Doc eyed the man squarely. “Yes, it is, friend Ellison.”

Grudgingly the toy maker gave him directions. “Best you watch yourself in there. The Globe is not a good place to be,” he warned.

Chapter Eighteen

J.B. was catching a quick catnap when the intruders tried to break into the room where he guarded Tarragon. He sat in the corner of the room, across from the small bed where the boy lay, wrestling through a fever that had turned him burning hot.

The scratching at the window didn’t carry far into the room, warring with the noise of the three-piece band below and the yelled encouragement of the men as they watched the dancers.

J.B. had already turned down two women who’d offered to entertain him, not only because Milly was his woman and because he was watching over the boy, he also hadn’t missed the angry stares of the men who’d watched him walk the boy up to the room with Krysty.

Ryan and Krysty were next door. The companions had been offered two rooms and had taken them both.

The Armorer pushed himself into a standing position, taking up the shotgun he’d been holding across his knees. He adjusted the fedora, reseating it. Personally he was glad for the action. The last while he’d spent too long thinking about Mildred.

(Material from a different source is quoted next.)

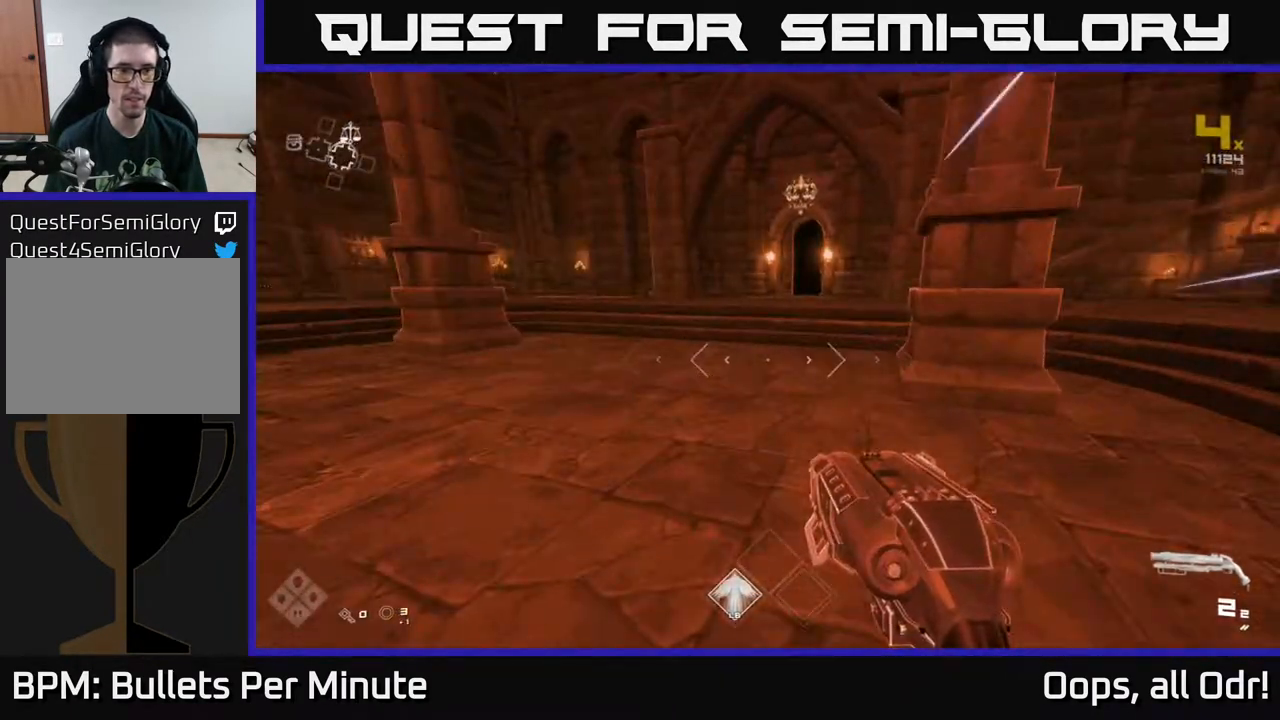
{"buttons": [], "left_stick": "up", "right_stick": "center", "events": [[17, "right_stick", "center"], [500, "L1", "up"]]}
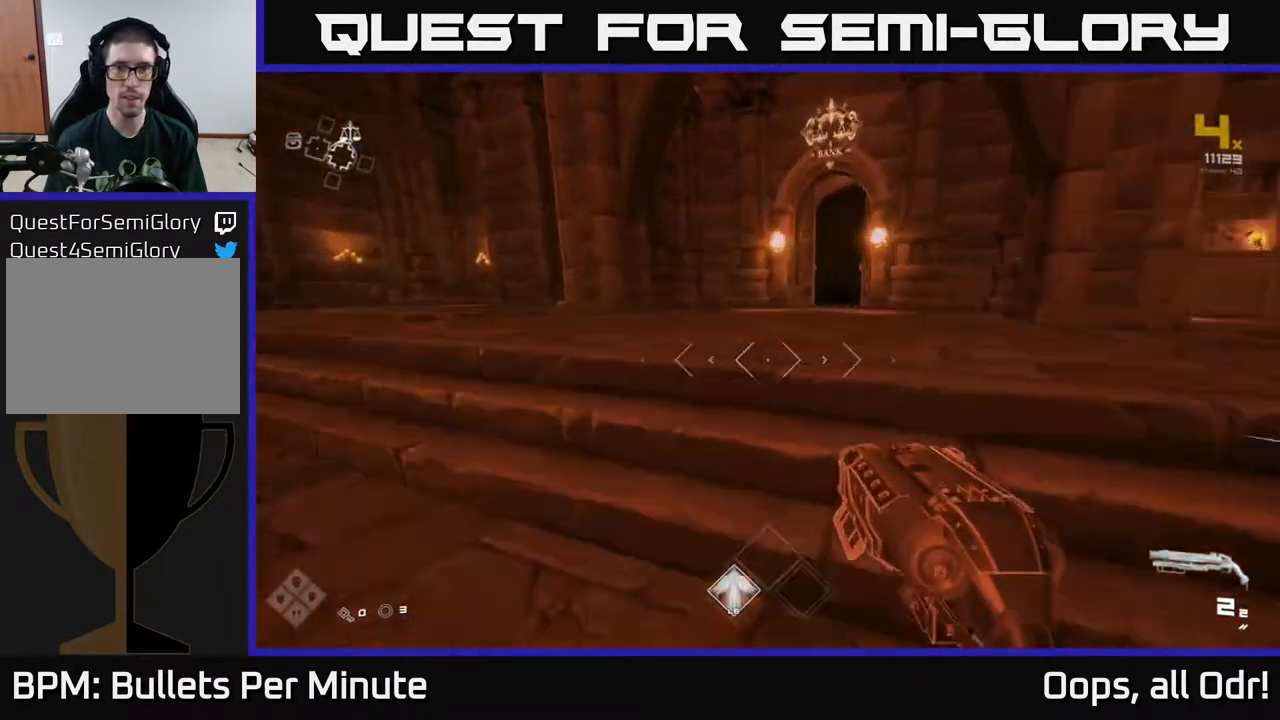
{"buttons": [], "left_stick": "center", "right_stick": "center", "events": [[183, "left_stick", "center"]]}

He’d positioned a mirrored chest of drawers across the room from him, angled so that the reflection covered the room’s only window.

A grizzled bear of a man with a yellow-orange beard drooping down to his chest was working the heavy blade of a bowie knife under the window. He slipped the knife through as quietly as he could, then started pulling up.

J.B. figured they were standing on the narrow walk outside the rooms. He’d noticed it earlier and had closed the window in spite of the heat because of it. Glass might not keep an intruder out, but it made a good alarm system.

There were three men behind the bearded guy, and all of them were armed.

With a creak and a splintering that left fracture lines running across the glass, the window rose inches at a time.

J.B. wanted to make a positive and direct statement. None of the men seemed inclined to use a gun, and the boy wasn’t in direct line of fire. The Armorer had seen to that.

Moving more quietly than one of his bulk should have been able to, the big man started easing into the room, turning his head from side to side.

J.B. let the guy get just a glimpse of him. Not enough time to move out of the way. Then he swung the shotgun around in a hard, tight arc that caught the man full in the face.

Blood exploded from the man’s nose, cascading over his face. Propelled by the blow, as well as his own efforts, the big man went stumbling back, crashing through the balustrade and going over the edge of the roof with a piercing scream of fear.

The Armorer dropped the shotgun at waist level, covering the other three men while they froze in surprise. “Easy or hard,” J.B. said in a casual voice. “You hum a few bars of it, and I’ll join right in.”

The three men raised their hands and put them on the tops of their heads. All of them declined, then started moving back down the way they’d come.

J.B. shut the window again. He picked up the broad-bladed knife the big man had dropped and used it to jam the window from being opened from the outside again.

Ryan and Krysty came through the door of the adjoining room, both with their blasters in hand.

“Problem?” the one-eyed man asked.

“Overly interested parties,” J.B. said. “I convinced them to find new hobbies.”

“The boy?”

The Armorer nodded.

“There’s no love lost in this ville,” Ryan said. “That’s for sure.”

“I’m beginning to think there’s none to be had,” J.B. stated. “Seems like Gehrig has taken a shine to our company, though.”

“Mebbe so,” Ryan said. “But that’s one commitment I’m not interested in.”